How to build a Distributed Service Delivery Network


The internet has inherit problems in its physical connectivity and routing topologies a wide range of issues may occur that impact global availability of a service. Some examples include denial of service attacks that effect a segment of the internet or routing issues within a peer internet service provider. In any case the effect simple a percentage of computers are unable to reach the service destination. It is possible to solve this problem by constructing a DSDN (Distributed Service Delivery Network).

Here is an example for building a Distributed Service Delivery Network where the majority  of the users are in North America using datacenter service providers for both co-location and virtual machines on managed shared infrastructure.

Peering Relationships

When selecting a facility provider it is very important to evaluate the internet peering relationships that exist there the their distance to the core of the internet topology, CAIDA has done research in this area and is a great resource as shown below.

It is worth noting the following Autonomous System (AS) Numbers are dominant networks on the internet and you will want to measure the distance to these networks:

  • AS3356 Level 3 Communications
  • AS6939 Hurricane Electric
  • AS3549 Global Crossing Ltd
  • AS6461 Metromedia Fiber net
  • AS3257 Tinet SpA
  • AS1239 Sprint
  • AS2914 NTT America, Inc
  • AS174 Cogent/PSI
  • AS1299 TeliaNet Global Network
  • AS7018 AT&T Service Inc

The must have connections are AS3356, AS6939, AS174 and AS7018 and I would recommend they be first peer connections. There are multiple ways to measure these relationships such as trace routes or by route view looking glass services, I prefer to use BGPlay.

Two Datacenter Topology

It’s possible to achieve good IP Availability between two datacenters sites the common challenge in any design is ensuring consistent connectivity between datacenters. A dedicated Multiprotocol Label Switching (MPLS) private routing network with packet prioritization will meet this requirement. It is very important to select a single backbone carrier for your MPLS network when possible as such this should also be factored into picking a datacenter provider. You will also need to obtain your own AS Number as well as a single block of IP Addresses.

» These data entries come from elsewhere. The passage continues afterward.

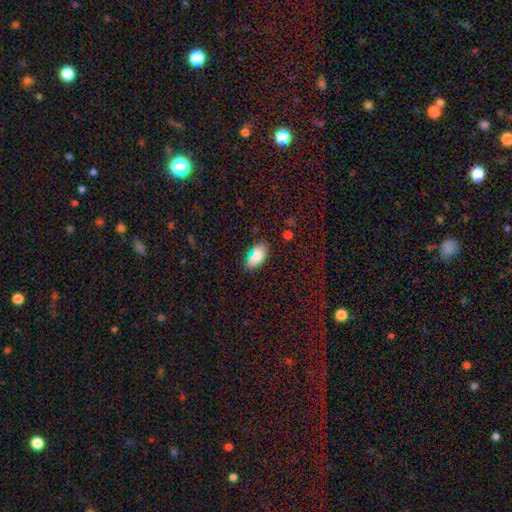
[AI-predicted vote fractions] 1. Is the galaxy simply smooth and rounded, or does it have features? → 80% smooth, 12% star or artifact, 8% featured or disk.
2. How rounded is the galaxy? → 91% in between, 5% round, 4% cigar-shaped.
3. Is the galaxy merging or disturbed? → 76% none, 16% minor disturbance, 4% major disturbance, 4% merger.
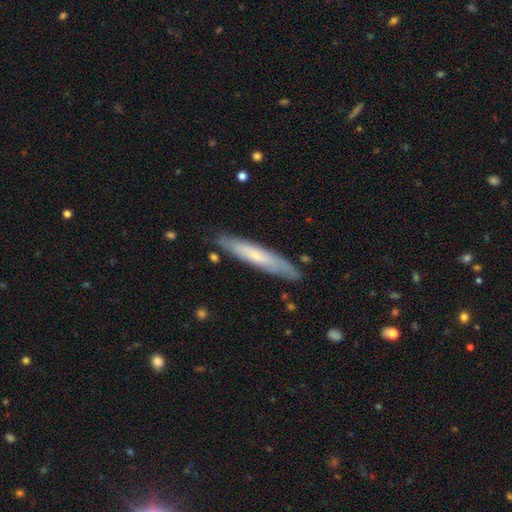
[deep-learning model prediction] A smooth galaxy with no disk features (48%). Merging: none (84%).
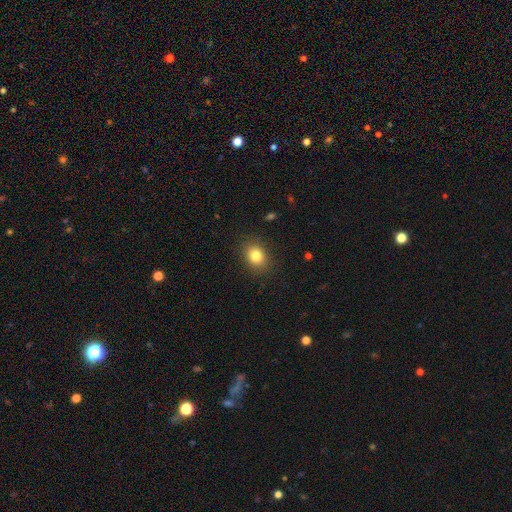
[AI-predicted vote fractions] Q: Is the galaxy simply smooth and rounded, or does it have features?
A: smooth — 82%.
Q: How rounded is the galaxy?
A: round — 54%.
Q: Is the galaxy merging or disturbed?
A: none — 87%.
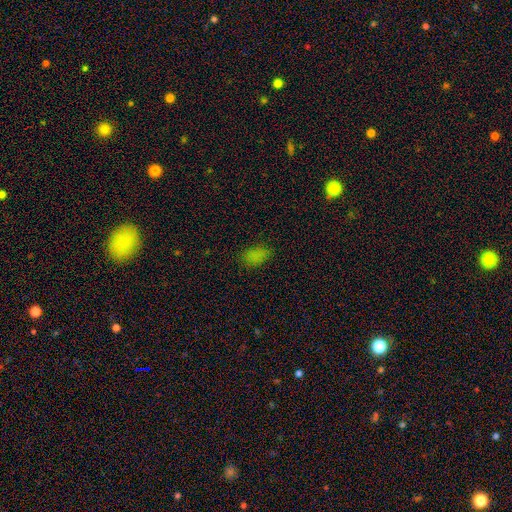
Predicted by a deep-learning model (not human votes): Overall: smooth (77%). How rounded: in between (89%). Merging: none (79%).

With quality internet peering connections in two datacenters and a private MPLS connection between sites, and AS-Number and IP Block its time to put it all together. In the example shown below you will use your AS-Number to advertise you IP block as a route to both datacenters which means both datacenters will respond to the same IP addresses, this is key. Next you will build identical application server farms that process requests in the same manner with one difference. Each application server farm will use connection strings for database servers that are locally present in each site. The last component is each database server to be configured for peer-to-peer merge replication.

image

As illustrated above each datacenter is advertising the same network and service then over the private MPLS network Peer-to-Peer transactional merge replication is used to keep the databases in each site in sync and then using database mirroring for availability in each datacenter. It is worth noting advertising the same network in both datacenters is not load balancing and you should be prepared in this design for all traffic to be routed to one datacenter. In fact by removing an advertisement to a datacenter you can maintenance the entire datacenter.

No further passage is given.